While not sufficient alone, the ALJ also made the credibility determination based on the Plaintiff's reported improvement with treatment, which the Court now turns to.

b. Improvement with Treatment

Again the ALJ stated the following regarding Plaintiff's reaction to medication:

She continued to treat with Dr. Watrous over the following years, who noted the claimant's variable pain symptoms, but she was generally well managed on a variety of pain medications and steroids. Throughout her treatment with Dr. Watrous, physical examinations generally demonstrated mild to moderate joint tenderness with only mild swelling on occasion, and no significant redness, effusion, or loss of motion. While Dr. Watrous appreciated some moderate tenderness in the fibromyalgia points on occasion, she reported only intermittently flaring fibromyalgia symptoms and generally good response to oral and injected medications. Over the years, the claimant reported increasing pain or decreasing efficacy of her medications, requiring adjustments or new prescriptions. However, even though the claimant reported ongoing pain, she admitted her pain symptoms were typically well managed, at 80% or better pain relief, with medications. (Exhibits C1F, C4F, C5F, C6F).
(AR 24-25.) The ALJ also stated in another portion of the opinion that the RC was supported by the objective medical evidence as well as by the fact that “she admitted to generally good control with medications.” (AR 27-28.)

Above, the Court reviewed and summarized the records pertaining to relief from pain medication. (See AR 402 (clinically stable on 7/15/2015), AR 429 (fibromyalgia clinically stable on 10/26/2015), AR 398 (clinically stable on pain medications on 6/13/2016), AR 406 (same on 7/13/2016), AR 409 (same on 8/16/2016), AR 416-17 (same on 2/15/2017), AR 712 (relief at 70% on 10/11/2017), AR 698 (relief at 50% on 10/25/2017), AR 709 (relief from pain therapies was 80% on 2/7/2018), AR 726 (relief at 60% on 2/21/2018), AR 715 (65% on 4/4/2018), AR 639 (80% on 6/6/2018), AR 648 (80% on 7/5/2018, AR 719 (75% on 9/18/2018), AR 653 (80% on 11/1/2018), AR 659 (65% on 12/4/2018), AR 665 (80% on 1/8/2019).)

The Court notes that the ALJ specifically stated Plaintiff “admitted her pain symptoms were typically well managed, at 80% or better pain relief, with medications.” (AR 25 (emphasis added).) The Court's review only found the maximum reported relief to be 80% within the records. Defendant's brief appears to gloss over this potential error stating: “the ALJ noted that Plaintiff reported consistent improvement from medications, with up to 80% relief of symptoms.” (Opp'n 12 (emphasis added).) Given this statement in briefing, it does not appear the Court overlooked any records where the relief was indeed reported to be above 80%. Defense counsel is advised that if this glossing over was intentional, counsel and the Court would be far better served by highlighting such errors in briefing, rather than leaving the Court to determine such accuracy or omission, and presenting an argument why such error is harmless, which the Court does find.

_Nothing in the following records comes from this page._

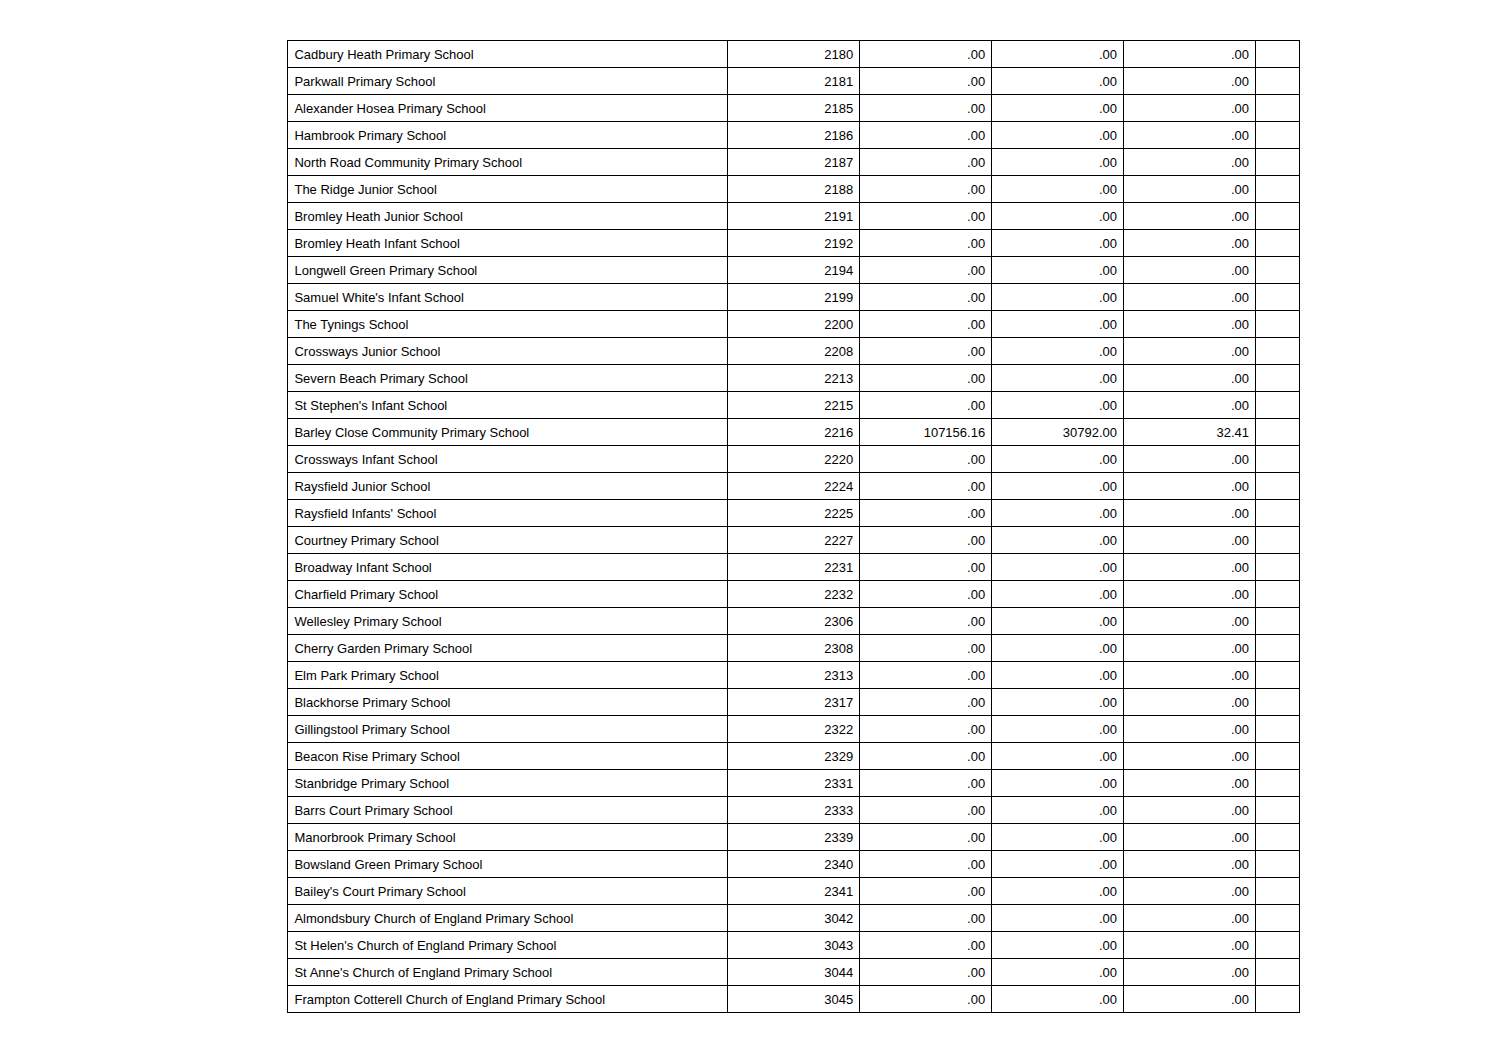| | Cadbury Heath Primary School | 2180 | .00 | .00 | .00 | |
| | Parkwall Primary School | 2181 | .00 | .00 | .00 | |
| | Alexander Hosea Primary School | 2185 | .00 | .00 | .00 | |
| | Hambrook Primary School | 2186 | .00 | .00 | .00 | |
| | North Road Community Primary School | 2187 | .00 | .00 | .00 | |
| | The Ridge Junior School | 2188 | .00 | .00 | .00 | |
| | Bromley Heath Junior School | 2191 | .00 | .00 | .00 | |
| | Bromley Heath Infant School | 2192 | .00 | .00 | .00 | |
| | Longwell Green Primary School | 2194 | .00 | .00 | .00 | |
| | Samuel White's Infant School | 2199 | .00 | .00 | .00 | |
| | The Tynings School | 2200 | .00 | .00 | .00 | |
| | Crossways Junior School | 2208 | .00 | .00 | .00 | |
| | Severn Beach Primary School | 2213 | .00 | .00 | .00 | |
| | St Stephen's Infant School | 2215 | .00 | .00 | .00 | |
| | Barley Close Community Primary School | 2216 | 107156.16 | 30792.00 | 32.41 | |
| | Crossways Infant School | 2220 | .00 | .00 | .00 | |
| | Raysfield Junior School | 2224 | .00 | .00 | .00 | |
| | Raysfield Infants' School | 2225 | .00 | .00 | .00 | |
| | Courtney Primary School | 2227 | .00 | .00 | .00 | |
| | Broadway Infant School | 2231 | .00 | .00 | .00 | |
| | Charfield Primary School | 2232 | .00 | .00 | .00 | |
| | Wellesley Primary School | 2306 | .00 | .00 | .00 | |
| | Cherry Garden Primary School | 2308 | .00 | .00 | .00 | |
| | Elm Park Primary School | 2313 | .00 | .00 | .00 | |
| | Blackhorse Primary School | 2317 | .00 | .00 | .00 | |
| | Gillingstool Primary School | 2322 | .00 | .00 | .00 | |
| | Beacon Rise Primary School | 2329 | .00 | .00 | .00 | |
| | Stanbridge Primary School | 2331 | .00 | .00 | .00 | |
| | Barrs Court Primary School | 2333 | .00 | .00 | .00 | |
| | Manorbrook Primary School | 2339 | .00 | .00 | .00 | |
| | Bowsland Green Primary School | 2340 | .00 | .00 | .00 | |
| | Bailey's Court Primary School | 2341 | .00 | .00 | .00 | |
| | Almondsbury Church of England Primary School | 3042 | .00 | .00 | .00 | |
| | St Helen's Church of England Primary School | 3043 | .00 | .00 | .00 | |
| | St Anne's Church of England Primary School | 3044 | .00 | .00 | .00 | |
| | Frampton Cotterell Church of England Primary School | 3045 | .00 | .00 | .00 | |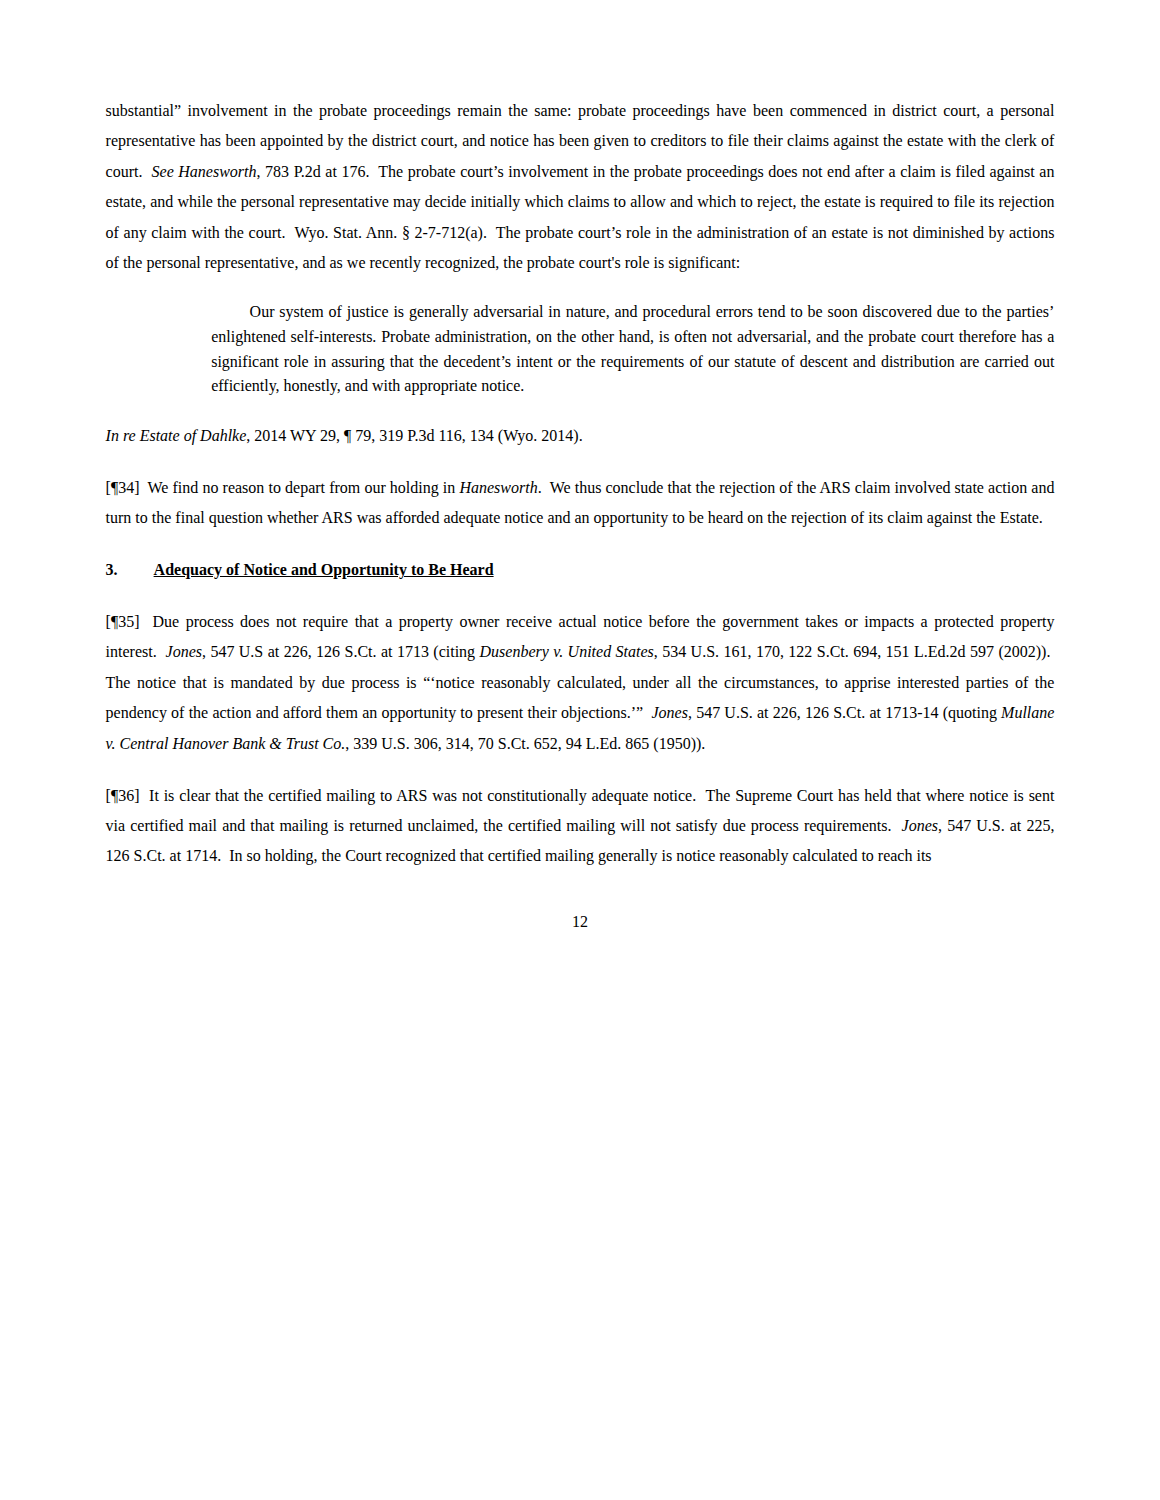substantial” involvement in the probate proceedings remain the same: probate proceedings have been commenced in district court, a personal representative has been appointed by the district court, and notice has been given to creditors to file their claims against the estate with the clerk of court. See Hanesworth, 783 P.2d at 176. The probate court’s involvement in the probate proceedings does not end after a claim is filed against an estate, and while the personal representative may decide initially which claims to allow and which to reject, the estate is required to file its rejection of any claim with the court. Wyo. Stat. Ann. § 2-7-712(a). The probate court’s role in the administration of an estate is not diminished by actions of the personal representative, and as we recently recognized, the probate court's role is significant:
Our system of justice is generally adversarial in nature, and procedural errors tend to be soon discovered due to the parties’ enlightened self-interests. Probate administration, on the other hand, is often not adversarial, and the probate court therefore has a significant role in assuring that the decedent’s intent or the requirements of our statute of descent and distribution are carried out efficiently, honestly, and with appropriate notice.
In re Estate of Dahlke, 2014 WY 29, ¶ 79, 319 P.3d 116, 134 (Wyo. 2014).
[¶34] We find no reason to depart from our holding in Hanesworth. We thus conclude that the rejection of the ARS claim involved state action and turn to the final question whether ARS was afforded adequate notice and an opportunity to be heard on the rejection of its claim against the Estate.
3. Adequacy of Notice and Opportunity to Be Heard
[¶35] Due process does not require that a property owner receive actual notice before the government takes or impacts a protected property interest. Jones, 547 U.S at 226, 126 S.Ct. at 1713 (citing Dusenbery v. United States, 534 U.S. 161, 170, 122 S.Ct. 694, 151 L.Ed.2d 597 (2002)). The notice that is mandated by due process is “‘notice reasonably calculated, under all the circumstances, to apprise interested parties of the pendency of the action and afford them an opportunity to present their objections.’” Jones, 547 U.S. at 226, 126 S.Ct. at 1713-14 (quoting Mullane v. Central Hanover Bank & Trust Co., 339 U.S. 306, 314, 70 S.Ct. 652, 94 L.Ed. 865 (1950)).
[¶36] It is clear that the certified mailing to ARS was not constitutionally adequate notice. The Supreme Court has held that where notice is sent via certified mail and that mailing is returned unclaimed, the certified mailing will not satisfy due process requirements. Jones, 547 U.S. at 225, 126 S.Ct. at 1714. In so holding, the Court recognized that certified mailing generally is notice reasonably calculated to reach its
12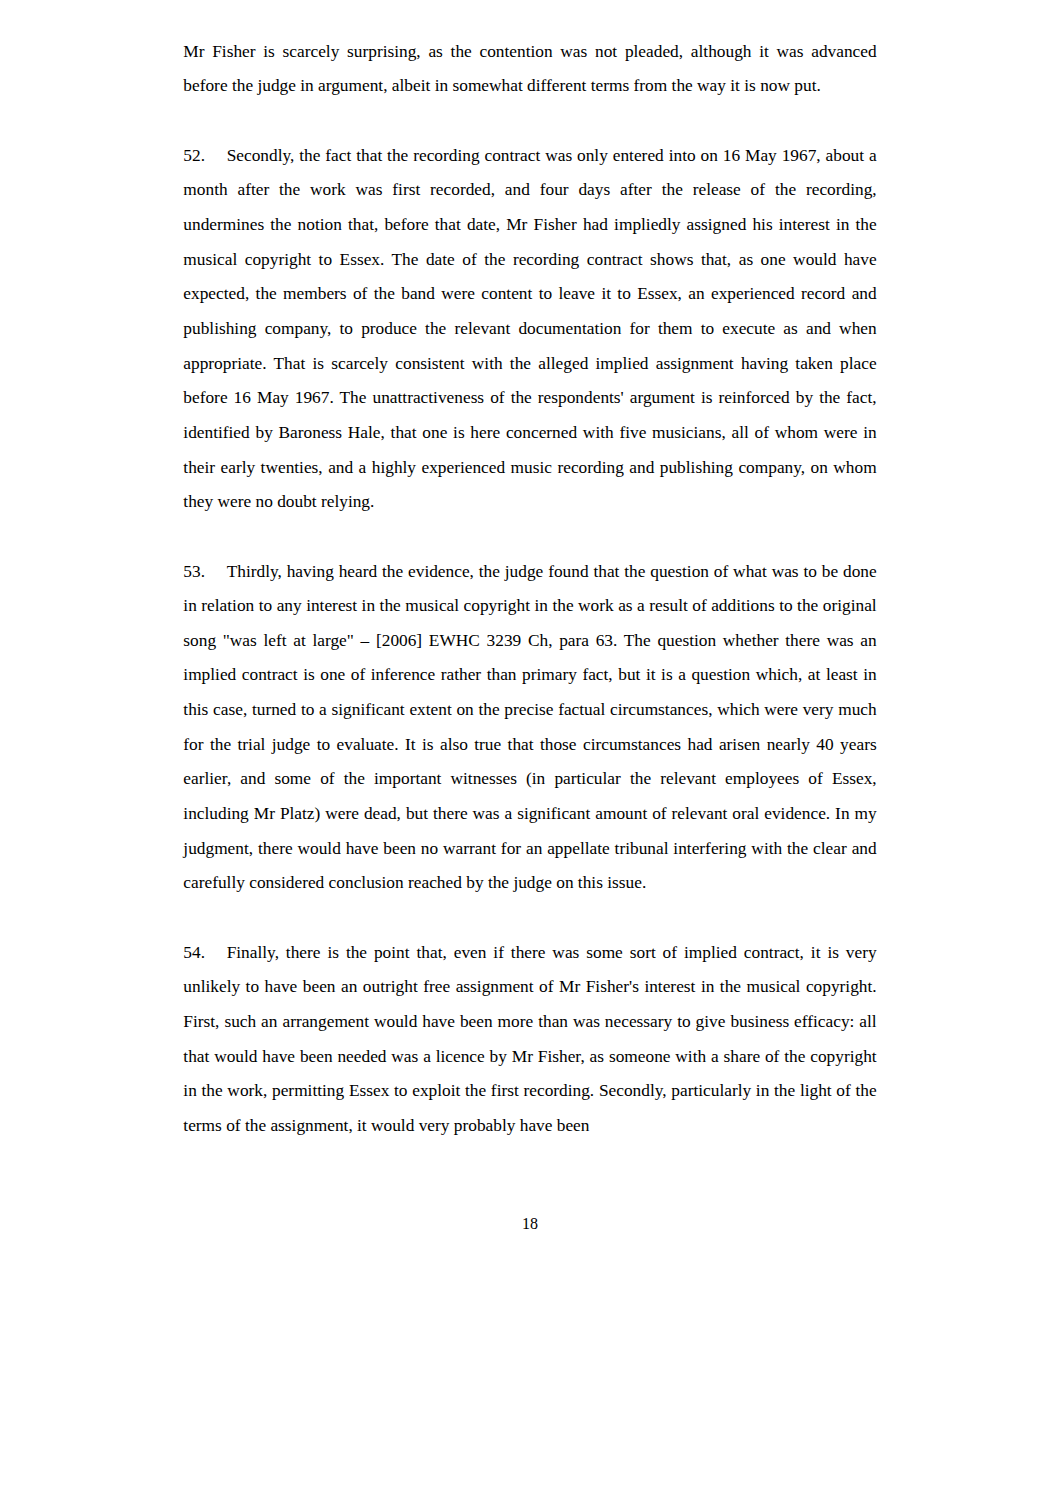Mr Fisher is scarcely surprising, as the contention was not pleaded, although it was advanced before the judge in argument, albeit in somewhat different terms from the way it is now put.
52. Secondly, the fact that the recording contract was only entered into on 16 May 1967, about a month after the work was first recorded, and four days after the release of the recording, undermines the notion that, before that date, Mr Fisher had impliedly assigned his interest in the musical copyright to Essex. The date of the recording contract shows that, as one would have expected, the members of the band were content to leave it to Essex, an experienced record and publishing company, to produce the relevant documentation for them to execute as and when appropriate. That is scarcely consistent with the alleged implied assignment having taken place before 16 May 1967. The unattractiveness of the respondents' argument is reinforced by the fact, identified by Baroness Hale, that one is here concerned with five musicians, all of whom were in their early twenties, and a highly experienced music recording and publishing company, on whom they were no doubt relying.
53. Thirdly, having heard the evidence, the judge found that the question of what was to be done in relation to any interest in the musical copyright in the work as a result of additions to the original song "was left at large" – [2006] EWHC 3239 Ch, para 63. The question whether there was an implied contract is one of inference rather than primary fact, but it is a question which, at least in this case, turned to a significant extent on the precise factual circumstances, which were very much for the trial judge to evaluate. It is also true that those circumstances had arisen nearly 40 years earlier, and some of the important witnesses (in particular the relevant employees of Essex, including Mr Platz) were dead, but there was a significant amount of relevant oral evidence. In my judgment, there would have been no warrant for an appellate tribunal interfering with the clear and carefully considered conclusion reached by the judge on this issue.
54. Finally, there is the point that, even if there was some sort of implied contract, it is very unlikely to have been an outright free assignment of Mr Fisher's interest in the musical copyright. First, such an arrangement would have been more than was necessary to give business efficacy: all that would have been needed was a licence by Mr Fisher, as someone with a share of the copyright in the work, permitting Essex to exploit the first recording. Secondly, particularly in the light of the terms of the assignment, it would very probably have been
18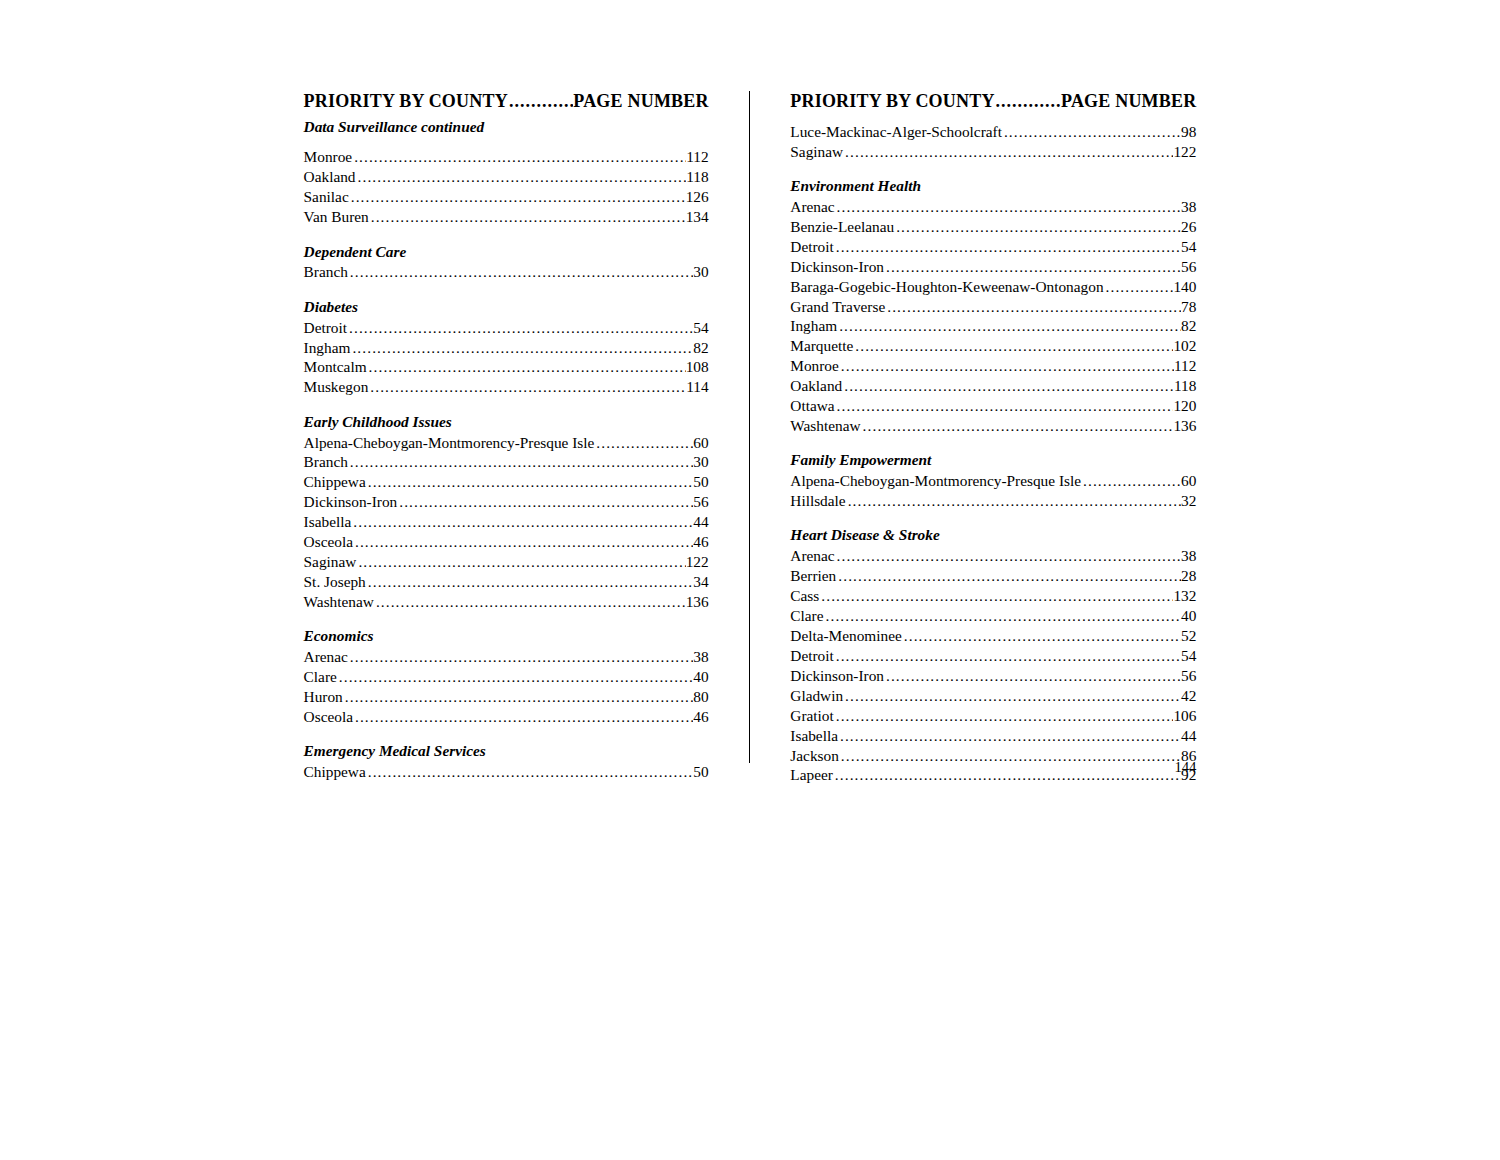PRIORITY BY COUNTY ......................... PAGE NUMBER
Data Surveillance continued
Monroe................................................................................. 112
Oakland................................................................................ 118
Sanilac.................................................................................. 126
Van Buren............................................................................ 134
Dependent Care
Branch..................................................................................... 30
Diabetes
Detroit..................................................................................... 54
Ingham................................................................................... 82
Montcalm............................................................................. 108
Muskegon............................................................................. 114
Early Childhood Issues
Alpena-Cheboygan-Montmorency-Presque Isle......................... 60
Branch..................................................................................... 30
Chippewa................................................................................ 50
Dickinson-Iron......................................................................... 56
Isabella.................................................................................... 44
Osceola................................................................................... 46
Saginaw................................................................................ 122
St. Joseph............................................................................... 34
Washtenaw........................................................................... 136
Economics
Arenac.................................................................................... 38
Clare....................................................................................... 40
Huron..................................................................................... 80
Osceola................................................................................... 46
Emergency Medical Services
Chippewa................................................................................ 50
PRIORITY BY COUNTY ......................... PAGE NUMBER
Luce-Mackinac-Alger-Schoolcraft........................................... 98
Saginaw................................................................................ 122
Environment Health
Arenac.................................................................................... 38
Benzie-Leelanau....................................................................... 26
Detroit..................................................................................... 54
Dickinson-Iron......................................................................... 56
Baraga-Gogebic-Houghton-Keweenaw-Ontonagon................. 140
Grand Traverse......................................................................... 78
Ingham................................................................................... 82
Marquette............................................................................. 102
Monroe................................................................................. 112
Oakland................................................................................ 118
Ottawa.................................................................................. 120
Washtenaw........................................................................... 136
Family Empowerment
Alpena-Cheboygan-Montmorency-Presque Isle......................... 60
Hillsdale.................................................................................. 32
Heart Disease & Stroke
Arenac.................................................................................... 38
Berrien.................................................................................... 28
Cass....................................................................................... 132
Clare....................................................................................... 40
Delta-Menominee..................................................................... 52
Detroit..................................................................................... 54
Dickinson-Iron......................................................................... 56
Gladwin................................................................................. 42
Gratiot................................................................................... 106
Isabella.................................................................................... 44
Jackson................................................................................... 86
Lapeer.................................................................................... 92
144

Accordingly, while the relief was actually reported as low as 50%, Plaintiff did repeatedly report significant relief up to 80% from pain medications between February of 2018 and January of 2019, including multiple instances of 80%. The Court finds the ALJ's finding that Plaintiff's pain was reported to be well-managed and improved with medication to be a clear and convincing reason based on substantial evidence in the record to reject the pain testimony. Proctor v. Comm'r of Soc. Sec. Admin., No. CV-19-05503-PHX-MTL, 2020 WL 6796767, at *7 (D. Ariz. Nov. 19, 2020) (“The ALJ pointed to medical exams that show medications have improved or controlled Plaintiff's functioning and pain [including one report of pain control and improving quality of life at least 30% and 50% in another report] . . . the ALJ's reason for discounting Plaintiff's testimony on this basis is supported by substantial evidence and is adequately specific, clear, and convincing.”); Lapuzz v. Berryhill, 740 Fed.Appx. 596, 597 (9th Cir. 2018) (“effectiveness of medication is a clear and convincing reason to discredit claimant testimony”) (citing Tommasetti, 533 F.3d at 1039-40); Warre v. Comm'r of Soc. Sec. Admin., 439 F.3d 1001, 1006 (9th Cir. 2006) (“Impairments that can be controlled effectively with medication are not disabling for the purpose of determining eligibility for SSI benefits.”); Wellington v. Berryhill, 878 F.3d 867, 876 (9th Cir. 2017) (“evidence of medical treatment successfully relieving symptoms can undermine a claim of disability.”); Orteza v. Shalala, 50 F.3d 748, 750 (9th Cir. 1995) (“Factors that the adjudicator may consider when making such credibility determinations include the claimant's daily activities, inconsistencies in testimony, effectiveness or adverse side effects of any pain medication, and relevant character evidence.”).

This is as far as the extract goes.